CAPRICORN (December 22-January 19): It's an excellent week for composing, revising, and then attending to that list of tangible to-dos vying for your nearly-undivided attention. Work concerns are definitely the best place to direct your mental focus at the present, Capricorn… though you mustn't allow any such practical preoccupations to cause you to zone out when a pal, neighbor, or fellow wo/man-on-the-street is trying to speak with you. Though so much organizational progress can be personally made when you invest your moments-of-independence with the diligent desire to 'straighten things out', in order so that you'll be able to move more smoothly forward a couple months from now, you've still got to balance your 'on-task' attitude with your basic social responsibility to others—which, need I remind you, is also a self-nurturing responsibility (though you love to conveniently overlook that fact when you're on task)—or else certain folks could get annoyed with you, putting those friendship-bonds at risk, maybe even without you being immediately aware of their pulling-back (since you're so on task, you hadn't paused to notice).

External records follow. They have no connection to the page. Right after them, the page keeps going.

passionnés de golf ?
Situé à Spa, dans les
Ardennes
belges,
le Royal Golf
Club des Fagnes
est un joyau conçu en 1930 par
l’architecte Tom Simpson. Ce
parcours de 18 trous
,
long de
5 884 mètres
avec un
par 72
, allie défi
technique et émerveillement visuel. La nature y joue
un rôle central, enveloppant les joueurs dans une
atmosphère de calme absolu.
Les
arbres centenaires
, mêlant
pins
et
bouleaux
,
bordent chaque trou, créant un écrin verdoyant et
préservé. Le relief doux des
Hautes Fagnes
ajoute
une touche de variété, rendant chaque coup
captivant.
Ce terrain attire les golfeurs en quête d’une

Please, yes, deal with your work. And deal with other people, happily, too.

 

AQUARIUS (January 20-February 18): Though certain worldly responsibilities prevent you from being able to completely give in to those hiding-yourself-away urges, Aquarius, that's not to say you must abandon all hope for a few restorative moments. Like it or not, we live in the so-called 'real world'… which simply means we shouldn't hold out for those ideal occasions or golden opportunities when we can enact our dreams exactly as they appear in our mind's-eye, but instead must exploit those more modest little-openings to their fullest capacity whenever we can. Regularly compromising certain aspects of our purest vision, in order to savor a modest-but-still-magical bit of joy from the partial version we actually can manifest, is a valuable lesson in developing maturity—though it's important to discern which aspects can be compromised on without imperiling the whole purpose of the vision, and which must ultimately be seen as non-negotiables. Consider it an exercise in creative experimentation, then: You obviously have a present need to adequately feed your soul in whatever private manner best suits you, but you shouldn't do so with such an idealist's inflexibility that you willingly (and needlessly) gamble your standing in the 'certain worldly responsibilities' zone.

 

PISCES (February 19-March 20): At the moment, you're rather precariously prone to communicative confusion, Pisces, both in terms of how you express your truth to others and how you understand the truths others express to you. As far as this first possible scenario is concerned, you mustn't take overly confident stock in what you're feeling right now as the end-all-be-all final take on this matter, for it's quite likely that, as moods shift (and this week's Mercury-Neptune square passes by), your stance will change… which, for the record, doesn't make today's truth any less true today, but definitely threatens to create confusion among those to whom you might, over time, report a series of variable truths. And on the second front, you are just as likely to listen to others' words through the filter of however you're feeling about your relationship with them at the moment (i.e., hearing what you want to hear, hearing what you fear hearing)… which could cause upset later, when they later attempt to clarify your misperception and you refuse to accept you might've heard 'em wrong. Therefore, (1) don't choose this week to spill your guts or speak from your heart, if you want them to truly get where you're coming from, and (2) don't fix any still-shifting notions about where anybody else is coming from into stiff solidity based on this week's conversations.